Local neural TTS: Kokoro
Happier’s Local neural TTS currently uses Kokoro.
On web and desktop web
On web, Kokoro runs through the web runtime and downloads its required assets on demand.
You can configure:
- Kokoro model pack
- Download / prepare model
- Clear browser cache
- Voice
- Speed
After the first successful download, the browser keeps the model files cached so they do not need to be fetched again for every turn.
On native
On native builds, Kokoro uses downloadable native model packs.
You can configure:
- Kokoro model pack
- Download model
- Remove downloaded assets
- Check for updates
- Voice
- Speed
Model downloads happen on demand and can be removed later to free storage.
Voice previews
The Kokoro voice dropdown includes inline preview playback so you can audition a voice before selecting it.
Local neural STT: Sherpa streaming STT
On native builds, Local neural STT uses downloadable Sherpa streaming STT packs.
You can configure:
- Model pack
- Download model
- Remove downloaded assets
- Check for updates
- Language hint
This gives Local voice a fully on-device STT option without requiring an external server.
Model downloads, updates, and storage
Both Kokoro native TTS packs and Sherpa native STT packs are downloaded on demand from Happier’s model-pack manifests.
From settings, users can:
- download missing packs
- see download progress
- stop an in-progress download
- check whether a newer model-pack build is available
- remove downloaded assets to free storage
On web, Kokoro runtime files are stored in browser caches. On native, model packs are stored on the device.
Recommended setups
Simplest fully local setup
- STT: Device STT
- TTS: Device TTS
- Conversation mode: Direct to session
Better spoken output with minimal complexity
- STT: Device STT
- TTS: Local neural TTS (Kokoro)
- Conversation mode: Agent
Fully self-hosted speech stack
- STT: OpenAI-compatible STT
- TTS: OpenAI-compatible TTS
- Conversation mode: Agent
Hybrid cloud/local setup
- STT: Google Gemini STT
- TTS: Kokoro or Google Cloud TTS
- Conversation mode: Agent
Networking notes
Mobile and localhost
On phones, localhost and 127.0.0.1 usually point to the phone itself, not your computer.

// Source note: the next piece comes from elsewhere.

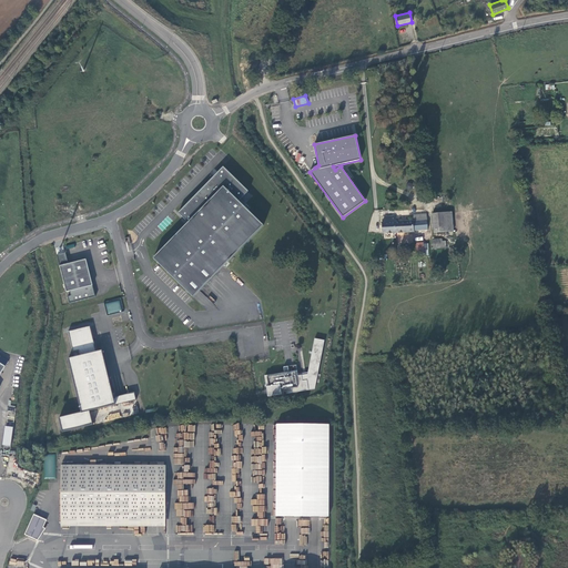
[(239,201),(249,191),(229,172),(227,172),(223,169),(214,178),(213,176),(179,213),(189,223),(153,259),(194,297),(264,225),(239,201)]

If your speech server runs on your computer, use:
- your computer’s LAN IP, or
- a tunnel
Web and CORS
For web builds, your STT or TTS server may need CORS configured correctly.
Exposing services outside your LAN
If you expose a speech server beyond your local network, add proper authentication and HTTPS.
Troubleshooting
Local voice hears me, but nothing is spoken back
Check:
- that a TTS provider is selected
- that Auto-speak replies is enabled if you expect automatic playback
- that Test TTS works
Kokoro is unavailable
Check:
- that the runtime is supported on your platform
- that the model was downloaded successfully
- that the selected Kokoro pack is ready
Sherpa STT is unavailable
Check:
- that you are on a native build
- that the Sherpa model pack has been downloaded
- that the selected language or pack matches your use case
Nothing is written into the target session
If you are in Agent mode, this can be expected. The voice agent does not need to write every utterance into the target session. It can keep part of the conversation in the hidden voice conversation and only send explicit actions back when needed.